Testo fornito.
════════════════

Un advisory opinion, o parere consultivo, è un’opinione emessa da un’istituzione giuridica su una questione legale o politica su richiesta di un’autorità competente. Questo tipo di parere non è vincolante, il che significa che non ha forza giuridica obbligatoria, ma fornisce una guida o un’interpretazione su su come la legge o la costituzione si applicherebbe a tale caso.

Le opinioni consultive sono spesso richieste da organizzazioni internazionali o da Stati membri per chiarire questioni legali complesse o per ottenere una valutazione indipendente di una situazione specifica.

════════════════

Materiale di partenza.
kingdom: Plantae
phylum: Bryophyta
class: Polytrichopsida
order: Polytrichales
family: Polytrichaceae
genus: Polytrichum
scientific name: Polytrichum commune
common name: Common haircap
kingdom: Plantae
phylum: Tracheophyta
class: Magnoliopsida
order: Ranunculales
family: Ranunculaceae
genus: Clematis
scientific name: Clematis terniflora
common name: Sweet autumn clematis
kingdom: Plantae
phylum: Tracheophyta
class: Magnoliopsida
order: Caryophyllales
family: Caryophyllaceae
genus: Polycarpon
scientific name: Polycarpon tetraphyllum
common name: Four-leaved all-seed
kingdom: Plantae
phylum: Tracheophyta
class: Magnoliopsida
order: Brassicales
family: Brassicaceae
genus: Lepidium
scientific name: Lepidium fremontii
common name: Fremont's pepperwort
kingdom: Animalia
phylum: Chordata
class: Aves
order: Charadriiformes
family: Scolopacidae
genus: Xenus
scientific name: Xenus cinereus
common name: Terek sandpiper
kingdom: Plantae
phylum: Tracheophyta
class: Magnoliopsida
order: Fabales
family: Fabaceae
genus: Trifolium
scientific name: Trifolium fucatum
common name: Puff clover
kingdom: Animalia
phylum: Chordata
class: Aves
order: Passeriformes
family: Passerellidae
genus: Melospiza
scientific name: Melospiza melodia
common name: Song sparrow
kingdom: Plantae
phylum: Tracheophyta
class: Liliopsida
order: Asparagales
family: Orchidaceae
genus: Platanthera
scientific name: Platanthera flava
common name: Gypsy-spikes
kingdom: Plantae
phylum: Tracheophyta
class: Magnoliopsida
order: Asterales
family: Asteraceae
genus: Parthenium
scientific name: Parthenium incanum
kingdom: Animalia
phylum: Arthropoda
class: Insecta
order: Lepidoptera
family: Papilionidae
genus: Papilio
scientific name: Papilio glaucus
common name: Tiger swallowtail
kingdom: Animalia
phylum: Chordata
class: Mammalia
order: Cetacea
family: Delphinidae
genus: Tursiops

════════════════

Esercizi da svolgere.
**a)** Estrai dal testo sui pareri consultivi il brano che va da "Un advisory opinion, o" fino a "a tale caso." compreso.
**b)** Conta le righe delle voci in cui compare la parola "order", distinguendo tra maiuscole e minuscole, e riporta soltanto il numero.

Soluzioni degli esercizi.
**a)**
Un advisory opinion, o parere consultivo, è un’opinione emessa da un’istituzione giuridica su una questione legale o politica su richiesta di un’autorità competente. Questo tipo di parere non è vincolante, il che significa che non ha forza giuridica obbligatoria, ma fornisce una guida o un’interpretazione su su come la legge o la costituzione si applicherebbe a tale caso.

**b)** 11